* Page extract *
_ _ _ _ _

We need to begin making the realization that global warming is here, it’s already killing some of us and there is no time to lose in cutting greenhouse gas emissions. Americans are especially prone to think that technology will save us. Perhaps, but perhaps not. A new study argues that climate engineering may not be the answer to averting a climate change catastrophe. You know what will definitely help? Reducing what you can and offsetting the rest. Let’s get to it posthaste.
The big news this week is that the Environmental Protection Agency (EPA) released their proposed Clean Power Plan. Environmental groups and climate change activists have been eagerly awaiting these carbon emission standards for coal-fired power plants.
Power plants are the largest source of carbon pollution in the U.S. and generate approximately one-third of all domestic greenhouse gas emissions. The EPA’s proposal, released Monday, will help lower carbon emissions from existing power plants by 30% below 2005 levels by 2030.
The proposed rules are the latest under President Obama’s Climate Action Plan. The EPA is charged with proposing commonsense approaches to reduce greenhouse gas emissions from new and existing power plants.
Last June, President Obama announced a series of executive actions to reduce carbon emissions, prepare the country for the impacts of climate change and lead international efforts to address global warming. Learn more about the President's Climate Action plan on the White House web site.

_ _ _ _ _

* Task directions *
Write out the climate-policy passage above word for word, starting with "Power plants are" and going on through "levels by 2030.".

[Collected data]
_ _ _ _ _

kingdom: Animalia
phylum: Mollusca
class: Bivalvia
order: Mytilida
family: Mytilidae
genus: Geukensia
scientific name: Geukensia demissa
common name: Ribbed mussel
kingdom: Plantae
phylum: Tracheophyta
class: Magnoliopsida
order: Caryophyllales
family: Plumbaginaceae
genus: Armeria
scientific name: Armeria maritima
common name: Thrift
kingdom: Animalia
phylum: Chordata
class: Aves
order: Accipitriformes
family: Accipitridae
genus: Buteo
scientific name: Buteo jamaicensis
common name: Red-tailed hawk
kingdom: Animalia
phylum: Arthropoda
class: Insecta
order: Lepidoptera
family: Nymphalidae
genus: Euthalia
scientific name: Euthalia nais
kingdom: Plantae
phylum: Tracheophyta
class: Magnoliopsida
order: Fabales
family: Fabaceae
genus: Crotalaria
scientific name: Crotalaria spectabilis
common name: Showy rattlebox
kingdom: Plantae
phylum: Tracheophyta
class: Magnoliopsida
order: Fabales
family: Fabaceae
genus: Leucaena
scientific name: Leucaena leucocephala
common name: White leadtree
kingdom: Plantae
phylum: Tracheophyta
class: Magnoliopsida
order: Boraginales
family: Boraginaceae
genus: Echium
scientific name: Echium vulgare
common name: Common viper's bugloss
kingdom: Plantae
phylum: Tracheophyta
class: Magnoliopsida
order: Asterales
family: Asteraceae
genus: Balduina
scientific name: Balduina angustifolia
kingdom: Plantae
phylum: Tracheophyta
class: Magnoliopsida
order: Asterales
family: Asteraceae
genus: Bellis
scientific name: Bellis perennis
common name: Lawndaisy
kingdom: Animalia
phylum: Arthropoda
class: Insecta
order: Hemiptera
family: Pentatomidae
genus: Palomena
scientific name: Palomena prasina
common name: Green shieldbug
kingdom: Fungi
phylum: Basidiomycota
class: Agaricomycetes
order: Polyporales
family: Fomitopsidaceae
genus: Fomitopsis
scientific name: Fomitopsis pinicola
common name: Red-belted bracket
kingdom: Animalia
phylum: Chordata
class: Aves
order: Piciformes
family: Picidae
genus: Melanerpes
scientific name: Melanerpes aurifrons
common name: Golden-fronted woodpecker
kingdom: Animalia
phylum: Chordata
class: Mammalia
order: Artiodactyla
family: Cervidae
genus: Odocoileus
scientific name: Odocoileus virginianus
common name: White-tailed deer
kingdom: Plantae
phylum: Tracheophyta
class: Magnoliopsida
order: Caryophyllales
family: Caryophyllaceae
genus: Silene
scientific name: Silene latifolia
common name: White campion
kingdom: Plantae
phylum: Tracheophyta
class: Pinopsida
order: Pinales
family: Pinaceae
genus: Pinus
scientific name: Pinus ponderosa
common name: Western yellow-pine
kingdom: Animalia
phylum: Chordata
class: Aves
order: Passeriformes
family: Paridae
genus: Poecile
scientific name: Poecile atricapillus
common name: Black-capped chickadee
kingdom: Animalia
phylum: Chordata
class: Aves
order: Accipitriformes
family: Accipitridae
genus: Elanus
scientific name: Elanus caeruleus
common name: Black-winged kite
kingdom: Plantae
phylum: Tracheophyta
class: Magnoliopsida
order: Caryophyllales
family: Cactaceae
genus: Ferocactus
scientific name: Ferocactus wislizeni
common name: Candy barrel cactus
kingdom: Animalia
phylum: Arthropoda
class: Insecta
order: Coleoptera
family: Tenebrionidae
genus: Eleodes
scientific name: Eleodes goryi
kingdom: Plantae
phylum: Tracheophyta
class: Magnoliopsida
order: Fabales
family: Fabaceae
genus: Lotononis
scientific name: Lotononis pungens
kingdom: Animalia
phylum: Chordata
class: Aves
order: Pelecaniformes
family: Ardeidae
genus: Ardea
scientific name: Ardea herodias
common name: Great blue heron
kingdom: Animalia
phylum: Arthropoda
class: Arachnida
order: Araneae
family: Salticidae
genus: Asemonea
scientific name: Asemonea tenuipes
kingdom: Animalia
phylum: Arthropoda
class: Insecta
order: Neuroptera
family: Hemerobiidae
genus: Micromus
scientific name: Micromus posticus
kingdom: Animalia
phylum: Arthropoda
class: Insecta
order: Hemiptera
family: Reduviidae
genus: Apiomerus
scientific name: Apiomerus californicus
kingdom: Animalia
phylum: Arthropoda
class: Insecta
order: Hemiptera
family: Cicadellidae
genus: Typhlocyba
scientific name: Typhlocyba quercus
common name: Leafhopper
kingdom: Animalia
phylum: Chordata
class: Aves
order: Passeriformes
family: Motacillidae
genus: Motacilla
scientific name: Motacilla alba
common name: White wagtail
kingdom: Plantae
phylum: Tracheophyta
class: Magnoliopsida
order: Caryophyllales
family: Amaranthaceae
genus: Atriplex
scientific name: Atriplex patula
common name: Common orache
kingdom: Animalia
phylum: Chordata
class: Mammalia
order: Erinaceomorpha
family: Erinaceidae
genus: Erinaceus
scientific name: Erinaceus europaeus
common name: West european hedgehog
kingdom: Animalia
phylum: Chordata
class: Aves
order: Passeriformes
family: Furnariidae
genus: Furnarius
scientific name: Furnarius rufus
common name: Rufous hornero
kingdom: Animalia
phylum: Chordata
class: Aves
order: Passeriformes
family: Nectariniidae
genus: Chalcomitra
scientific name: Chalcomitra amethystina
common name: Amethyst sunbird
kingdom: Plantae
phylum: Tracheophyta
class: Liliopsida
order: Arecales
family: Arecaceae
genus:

_ _ _ _ _

* Answer to this task *
Power plants are the largest source of carbon pollution in the U.S. and generate approximately one-third of all domestic greenhouse gas emissions. The EPA’s proposal, released Monday, will help lower carbon emissions from existing power plants by 30% below 2005 levels by 2030.